REQUEST
Below are some records. Output the lines from the first one through the line that holds "X1689072Y3942727D01*", exactly as written, with no pictures.

Electronic design automation data:
______
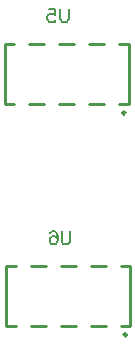
<source format=gbo>
G04 Layer: BottomSilkscreenLayer*
G04 EasyEDA v6.5.5, 2022-05-22 00:28:19*
G04 37d94133e9fb4008a465715c89777dd1,10*
G04 Gerber Generator version 0.2*
G04 Scale: 100 percent, Rotated: No, Reflected: No *
G04 Dimensions in millimeters *
G04 leading zeros omitted , absolute positions ,4 integer and 5 decimal *
%FSLAX45Y45*%
%MOMM*%

%ADD10C,0.2540*%
%ADD15C,0.1524*%

%LPD*%
D15*
X1845790Y5879477D02*
G01*
X1845790Y5801499D01*
X1840710Y5786005D01*
X1830296Y5775591D01*
X1814548Y5770511D01*
X1804134Y5770511D01*
X1788640Y5775591D01*
X1778226Y5786005D01*
X1773146Y5801499D01*
X1773146Y5879477D01*
X1676372Y5879477D02*
G01*
X1728442Y5879477D01*
X1733522Y5832741D01*
X1728442Y5837821D01*
X1712694Y5843155D01*
X1697200Y5843155D01*
X1681706Y5837821D01*
X1671292Y5827661D01*
X1665958Y5811913D01*
X1665958Y5801499D01*
X1671292Y5786005D01*
X1681706Y5775591D01*
X1697200Y5770511D01*
X1712694Y5770511D01*
X1728442Y5775591D01*
X1733522Y5780671D01*
X1738856Y5791085D01*
X1858490Y3999877D02*
G01*
X1858490Y3921899D01*
X1853410Y3906405D01*
X1842996Y3895991D01*
X1827248Y3890911D01*
X1816834Y3890911D01*
X1801340Y3895991D01*
X1790926Y3906405D01*
X1785846Y3921899D01*
X1785846Y3999877D01*
X1689072Y3984383D02*
G01*
X1694406Y3994797D01*
X1709900Y3999877D01*
X1720314Y3999877D01*
X1735808Y3994797D01*
X1746222Y3979049D01*
X1751556Y3953141D01*
X1751556Y3927233D01*
X1746222Y3906405D01*
X1735808Y3895991D01*
X1720314Y3890911D01*
X1714980Y3890911D01*
X1699486Y3895991D01*
X1689072Y3906405D01*
X1683992Y3921899D01*
X1683992Y3927233D01*
X1689072Y3942727D01*
X1699486Y3953141D01*
X1714980Y3958221D01*
X1720314Y3958221D01*
X1735808Y3953141D01*
X1746222Y3942727D01*
X1751556Y3927233D01*
D10*
X1303792Y5587997D02*
G01*
X1303792Y5079997D01*
X1384673Y5587997D02*
G01*
X1303792Y5587997D01*
X2353787Y5587997D02*
G01*
X2272911Y5587997D01*
X2353787Y5587997D02*
G01*
X2353787Y5079997D01*
X1384673Y5079997D02*
G01*
X1303792Y5079997D01*
X1638673Y5079997D02*
G01*
X1510911Y5079997D01*
X1892673Y5079997D02*
G01*
X1764911Y5079997D01*
X2146673Y5079997D02*
G01*
X2018911Y5079997D01*
X2353787Y5079997D02*
G01*
X2272911Y5079997D01*
X1638673Y5587997D02*
G01*
X1510911Y5587997D01*
X1892673Y5587997D02*
G01*
X1764911Y5587997D01*
X2146673Y5587997D02*
G01*
X2018911Y5587997D01*
X1316492Y3708397D02*
G01*
X1316492Y3200397D01*
X1397373Y3708397D02*
G01*
X1316492Y3708397D01*
X2366487Y3708397D02*
G01*
X2285611Y3708397D01*
X2366487Y3708397D02*
G01*
X2366487Y3200397D01*
X1397373Y3200397D02*
G01*
X1316492Y3200397D01*
X1651373Y3200397D02*
G01*
X1523611Y3200397D01*
X1905373Y3200397D02*
G01*
X1777611Y3200397D01*
X2159373Y3200397D02*
G01*
X2031611Y3200397D01*
X2366487Y3200397D02*
G01*
X2285611Y3200397D01*
X1651373Y3708397D02*
G01*
X1523611Y3708397D01*
X1905373Y3708397D02*
G01*
X1777611Y3708397D01*
X2159373Y3708397D02*
G01*
X2031611Y3708397D01*
G75*
G01
X2324100Y5003775D02*
G03X2324100Y5003775I-12700J0D01*
G75*
G01
X2336800Y3124175D02*
G03X2336800Y3124175I-12700J0D01*
M02*

</source>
______
REPLY
<source format=gbo>
G04 Layer: BottomSilkscreenLayer*
G04 EasyEDA v6.5.5, 2022-05-22 00:28:19*
G04 37d94133e9fb4008a465715c89777dd1,10*
G04 Gerber Generator version 0.2*
G04 Scale: 100 percent, Rotated: No, Reflected: No *
G04 Dimensions in millimeters *
G04 leading zeros omitted , absolute positions ,4 integer and 5 decimal *
%FSLAX45Y45*%
%MOMM*%

%ADD10C,0.2540*%
%ADD15C,0.1524*%

%LPD*%
D15*
X1845790Y5879477D02*
G01*
X1845790Y5801499D01*
X1840710Y5786005D01*
X1830296Y5775591D01*
X1814548Y5770511D01*
X1804134Y5770511D01*
X1788640Y5775591D01*
X1778226Y5786005D01*
X1773146Y5801499D01*
X1773146Y5879477D01*
X1676372Y5879477D02*
G01*
X1728442Y5879477D01*
X1733522Y5832741D01*
X1728442Y5837821D01*
X1712694Y5843155D01*
X1697200Y5843155D01*
X1681706Y5837821D01*
X1671292Y5827661D01*
X1665958Y5811913D01*
X1665958Y5801499D01*
X1671292Y5786005D01*
X1681706Y5775591D01*
X1697200Y5770511D01*
X1712694Y5770511D01*
X1728442Y5775591D01*
X1733522Y5780671D01*
X1738856Y5791085D01*
X1858490Y3999877D02*
G01*
X1858490Y3921899D01*
X1853410Y3906405D01*
X1842996Y3895991D01*
X1827248Y3890911D01*
X1816834Y3890911D01*
X1801340Y3895991D01*
X1790926Y3906405D01*
X1785846Y3921899D01*
X1785846Y3999877D01*
X1689072Y3984383D02*
G01*
X1694406Y3994797D01*
X1709900Y3999877D01*
X1720314Y3999877D01*
X1735808Y3994797D01*
X1746222Y3979049D01*
X1751556Y3953141D01*
X1751556Y3927233D01*
X1746222Y3906405D01*
X1735808Y3895991D01*
X1720314Y3890911D01*
X1714980Y3890911D01*
X1699486Y3895991D01*
X1689072Y3906405D01*
X1683992Y3921899D01*
X1683992Y3927233D01*
X1689072Y3942727D01*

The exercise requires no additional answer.